Yun Ho masuk kedalam kamar resortnya dan melihat Mi Hye yang sudah mempersiapkan sarapan pagi untuknya. Mi Hye melihat kedatangan Yun Ho dan berkata, "Kau berolahraga cukup lama pagi ini. Ah itu minumlah kopinya." Yun Ho menyimpan minuman pemberian dari Da Ji itu diatas meja. Mi Hye melihatnya dan bertanya, "Apakah gadis itu yang memberikannya padamu? Ah sebaiknya kau memikirkannya lagi dengan baik-aik, apa yang menjadi masalah diantara kita." Yun Ho kesal dan berkata, "Apakah dua tahun tidak cukuo? Sampai kapan aku harus bertahan?" Mi Hye menjawab, "Aku pikir kau tidak perlu bertahan seperti itu. Aku tidak ingin kau seperti itu karena kau hanya harus ada disisiku. Apakah semua ini karena aku? Sayang, ada yang mau aku katakan..." Yun Ho memotong ucapan Mi Hye, "Pergilah. Tidak ada lagi yang harus dikatakan. dan tidak ada lagi apapun diantara kita. Kita sudah berakhir."

Mi Hye berkata, "Bagaimana pun juga aku berusaha untuk mencari kemungkinan kita kbersama. Lebih dari 2 tahun ini sepertinya telah merubah sikapmu. Aku berusaha mengerti. Aku tau bahwa aku berwajah tebal, kau selalu ada untukku namun aku sebaliknya. Sepertinya jika aku berbicara lebih banyak maka konflik diantara kita hanya akan bertambah saja.
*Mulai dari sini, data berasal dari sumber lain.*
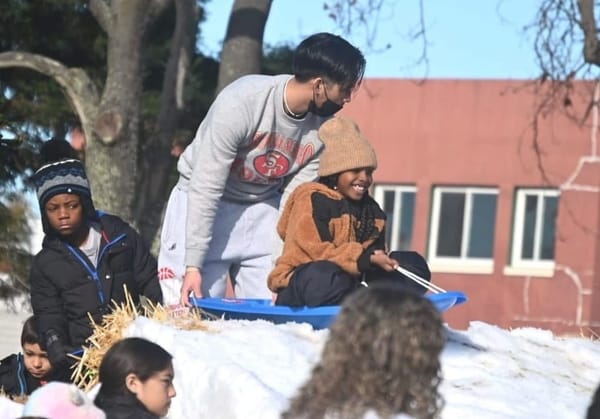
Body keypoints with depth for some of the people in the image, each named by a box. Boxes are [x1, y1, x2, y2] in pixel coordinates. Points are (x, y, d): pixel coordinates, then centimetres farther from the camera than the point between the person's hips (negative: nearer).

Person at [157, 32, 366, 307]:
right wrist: (193, 265, -26)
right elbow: (205, 189, -26)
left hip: (262, 208, 5)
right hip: (202, 204, -4)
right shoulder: (240, 102, -28)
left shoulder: (325, 128, -12)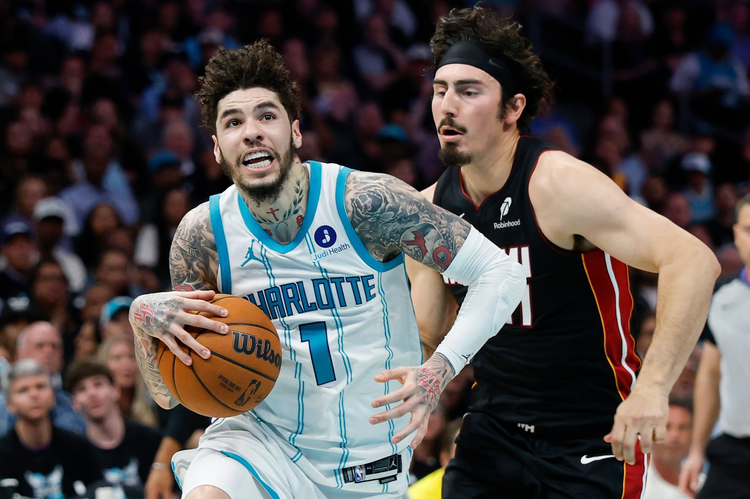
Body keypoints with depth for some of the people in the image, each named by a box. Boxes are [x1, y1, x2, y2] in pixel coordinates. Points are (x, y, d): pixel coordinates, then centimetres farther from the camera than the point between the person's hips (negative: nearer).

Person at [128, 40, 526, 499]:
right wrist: (144, 320, -22)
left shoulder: (365, 201, -16)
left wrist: (439, 371, -27)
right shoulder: (204, 233, -9)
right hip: (264, 439, 0)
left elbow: (501, 273, -13)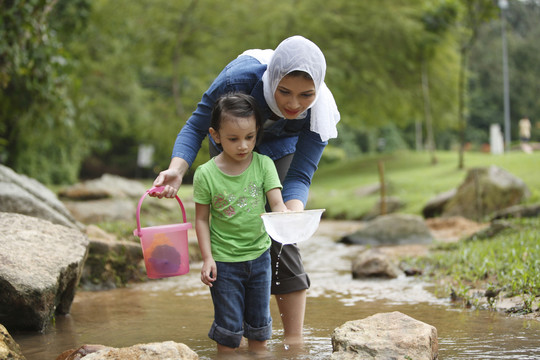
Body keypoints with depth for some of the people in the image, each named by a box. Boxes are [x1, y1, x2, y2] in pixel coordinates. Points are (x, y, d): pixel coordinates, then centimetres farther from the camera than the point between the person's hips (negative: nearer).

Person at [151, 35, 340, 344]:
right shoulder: (239, 78, -39)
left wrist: (295, 213, -51)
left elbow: (299, 177, -29)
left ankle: (295, 341, -8)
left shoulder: (320, 112, -33)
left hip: (281, 151, 0)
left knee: (280, 243, -12)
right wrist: (177, 171, -44)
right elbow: (196, 126, -26)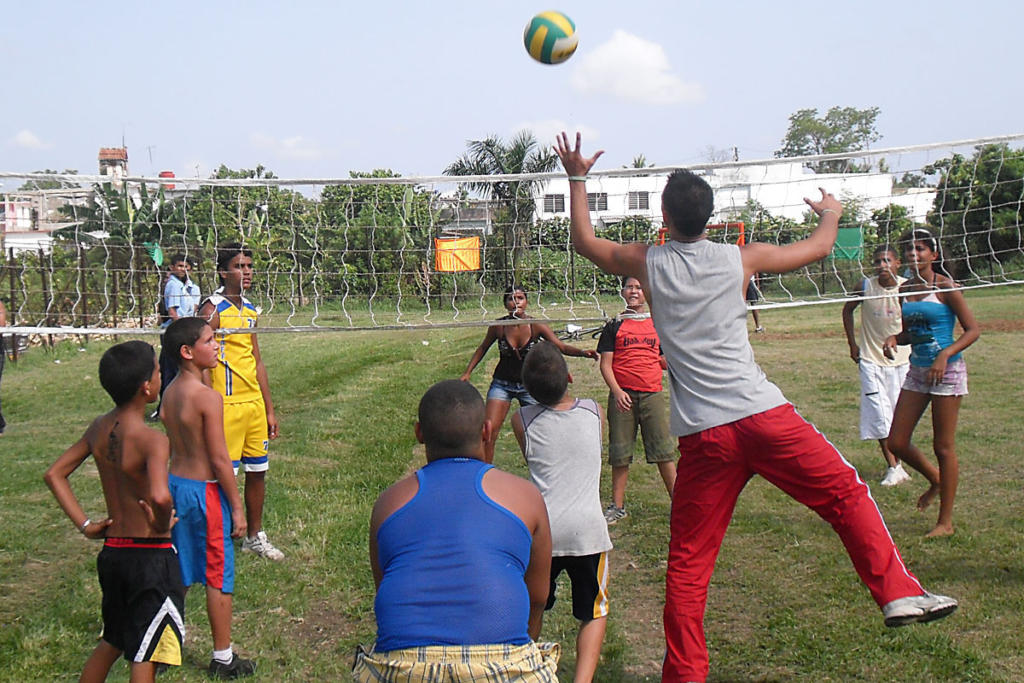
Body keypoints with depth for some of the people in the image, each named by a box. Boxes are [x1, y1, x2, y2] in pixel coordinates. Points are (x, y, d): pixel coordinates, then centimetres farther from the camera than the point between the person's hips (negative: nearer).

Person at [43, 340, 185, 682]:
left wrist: (84, 524, 7)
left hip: (112, 550, 7)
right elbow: (160, 496, -38)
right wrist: (163, 524, -17)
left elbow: (54, 474, 8)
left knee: (111, 642, 27)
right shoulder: (152, 440, -21)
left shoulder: (99, 428, 2)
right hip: (150, 556, -7)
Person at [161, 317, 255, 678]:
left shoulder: (170, 393, 3)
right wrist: (237, 507, -11)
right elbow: (220, 459, -18)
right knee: (219, 576, 5)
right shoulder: (208, 397, -20)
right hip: (205, 489, -7)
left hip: (174, 483, 7)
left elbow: (171, 447, 10)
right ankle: (223, 658, 15)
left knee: (177, 573, 18)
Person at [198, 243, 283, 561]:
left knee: (257, 471, 13)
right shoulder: (213, 309, -11)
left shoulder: (250, 310, 12)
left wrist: (268, 408, 16)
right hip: (226, 404, -7)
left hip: (254, 403, 7)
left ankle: (255, 537, 26)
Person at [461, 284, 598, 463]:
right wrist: (468, 372, 4)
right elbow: (482, 348, 8)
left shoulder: (536, 326, -13)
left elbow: (561, 346, -17)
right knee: (489, 431, -10)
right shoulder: (498, 326, -10)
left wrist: (582, 352, -35)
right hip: (502, 384, 0)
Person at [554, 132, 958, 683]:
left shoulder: (646, 263, 7)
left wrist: (577, 179, 36)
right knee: (847, 494, 14)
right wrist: (830, 214, 44)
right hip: (763, 414, -1)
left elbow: (584, 241, 26)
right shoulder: (741, 258, 6)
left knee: (687, 562, 8)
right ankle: (898, 593, 8)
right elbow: (819, 247, 23)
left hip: (702, 435, 1)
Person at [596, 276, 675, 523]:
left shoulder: (657, 324, 12)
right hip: (623, 396, -1)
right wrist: (617, 391, -12)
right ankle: (618, 506, 14)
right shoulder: (614, 325, 6)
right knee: (620, 452, 3)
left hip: (653, 395, 1)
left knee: (663, 450, 0)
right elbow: (605, 364, 2)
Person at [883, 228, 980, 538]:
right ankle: (936, 480, 35)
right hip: (916, 370, 7)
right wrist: (895, 339, -4)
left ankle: (946, 522, 11)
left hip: (946, 371, -7)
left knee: (943, 447, 0)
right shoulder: (905, 289, 7)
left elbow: (973, 329, -12)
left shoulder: (944, 287, -11)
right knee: (897, 443, 6)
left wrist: (945, 355, -25)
Bisakah kita memulai semuanya?" Yun Ho menjawab, "Sejujurnya, yang kau katakan itu tidak berguna sama sekali. Ah bukankah kau mengatakan membutuhkan uang? Kau hubungi saja pengacaraku." Mi Hye merasa tersinggung mendengar ucapan Yun Ho, "Apakah maksudmu itu agar aku mengambil uangmu dan pergi? Kau ternyata tidak berbeda dengan orang lain. Apa kau berfikir bahwa aku adalah wanita yang hanya tertarik pada uangmu?" Yun Ho menjawab dengan dingin, "Aku tidak berniat berfikir begitu." Yun Ho berjalan masuk kedalam kamarnya meninggalkan Mi Hye. Mi Hye matanya berkaca-kaca dan berkata, "Baru saja kau berfikir seperti itu!"
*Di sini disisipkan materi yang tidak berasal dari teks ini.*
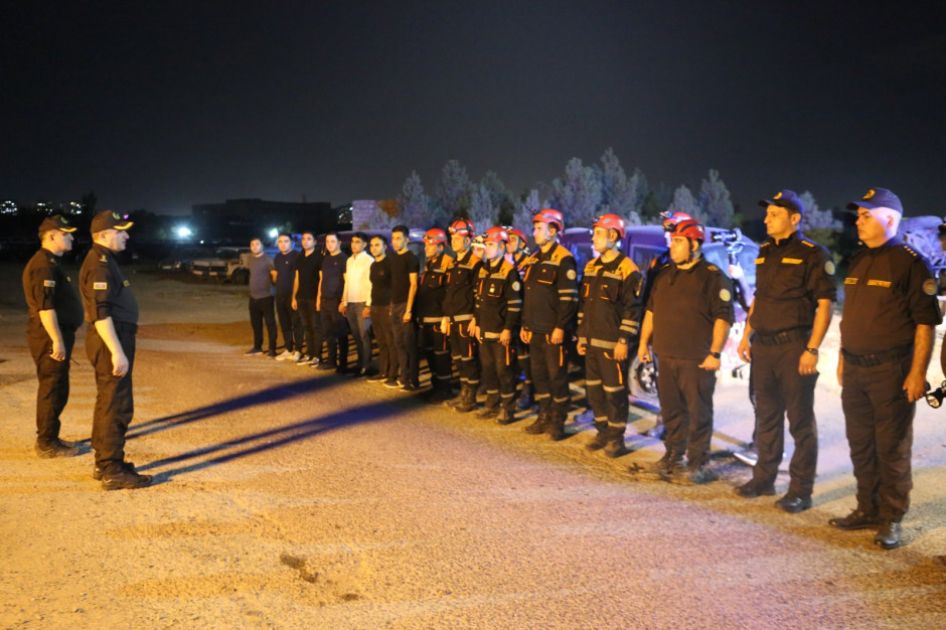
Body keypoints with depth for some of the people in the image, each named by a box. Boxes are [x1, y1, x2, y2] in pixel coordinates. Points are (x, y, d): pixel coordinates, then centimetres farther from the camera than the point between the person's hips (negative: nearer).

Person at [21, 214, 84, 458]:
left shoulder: (52, 263, 18)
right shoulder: (44, 265, -16)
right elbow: (45, 306, -23)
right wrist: (57, 340, -24)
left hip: (54, 336, 11)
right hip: (49, 337, -11)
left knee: (54, 390, 16)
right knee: (53, 390, -4)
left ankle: (48, 438, 25)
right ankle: (47, 444, 3)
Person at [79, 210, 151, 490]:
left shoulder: (104, 261, 17)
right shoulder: (99, 264, -16)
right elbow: (101, 313, -23)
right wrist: (117, 352, -26)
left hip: (112, 340, 11)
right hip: (110, 341, -11)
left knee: (108, 403, 16)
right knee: (117, 406, -7)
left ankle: (104, 463, 26)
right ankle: (112, 471, -3)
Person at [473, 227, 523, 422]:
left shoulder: (509, 271, -11)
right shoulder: (483, 270, 14)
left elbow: (515, 304, -14)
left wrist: (508, 329, -17)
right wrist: (477, 323, 16)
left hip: (501, 332, -8)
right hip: (485, 331, 8)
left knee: (504, 370, -2)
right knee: (488, 368, 13)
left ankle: (508, 409, 7)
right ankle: (492, 404, 24)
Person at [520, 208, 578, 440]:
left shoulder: (564, 259, -10)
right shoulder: (533, 260, 16)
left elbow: (569, 297, -15)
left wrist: (561, 327, -19)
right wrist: (525, 325, 17)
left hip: (553, 331, -8)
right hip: (534, 330, 8)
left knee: (557, 376, -1)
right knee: (539, 375, 13)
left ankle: (558, 421, 8)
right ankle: (544, 417, 23)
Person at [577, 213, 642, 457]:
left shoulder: (627, 270, -10)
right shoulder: (590, 267, 14)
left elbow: (633, 309, -13)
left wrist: (624, 341, -16)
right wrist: (581, 336, 16)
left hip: (612, 344, -8)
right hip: (591, 341, 8)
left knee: (614, 391, -1)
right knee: (593, 388, 12)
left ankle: (616, 437, 8)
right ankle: (603, 431, 25)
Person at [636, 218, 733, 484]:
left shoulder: (712, 276, -9)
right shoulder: (665, 274, 13)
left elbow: (724, 317, -13)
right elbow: (651, 310, 20)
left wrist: (714, 353, -17)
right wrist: (644, 342, 16)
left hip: (696, 359, -6)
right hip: (666, 355, 7)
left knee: (699, 412, 0)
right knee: (671, 410, 14)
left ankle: (698, 462, 10)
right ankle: (673, 455, 26)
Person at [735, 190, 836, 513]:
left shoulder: (813, 254, -8)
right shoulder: (765, 252, 13)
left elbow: (824, 304, -12)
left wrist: (813, 349, -18)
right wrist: (746, 336, 15)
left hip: (794, 346, -7)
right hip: (763, 345, 7)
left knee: (800, 420, 0)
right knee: (766, 416, 14)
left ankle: (801, 489, 8)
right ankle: (764, 478, 26)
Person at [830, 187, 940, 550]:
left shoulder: (909, 263, -9)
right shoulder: (858, 262, 13)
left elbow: (925, 322, -12)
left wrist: (918, 372, -17)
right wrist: (843, 357, 17)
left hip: (891, 370, -7)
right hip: (855, 369, 7)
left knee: (892, 448, 0)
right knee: (860, 445, 14)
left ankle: (891, 520, 10)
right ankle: (867, 509, 26)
Da Ji dan Jong Dae berada dipinggir pantai untuk menyewakan kuda. Mi Hye datang dan Jong Dae menawarkan menunggangi kuda, "Selamat datang. Biayanya hanya 30.000 untuk 1 jam." Da Ji melihat tamu yang datang dan sangat kaget sata melihat yang datang adalah Mi Hye. Mi Hye memberikan uang pada Jong Dae dan berkata, "Lupakan mengenai tungangan kuda itu." Jong Dae menerima uang itu dan dia mengerti maksud Hye Mi, dia pun segera pergi meninggalkan Hye Mi berbicara berdua dengan Da Ji. Hye Mi menatap Da Ji dengan tatapan merendahkan.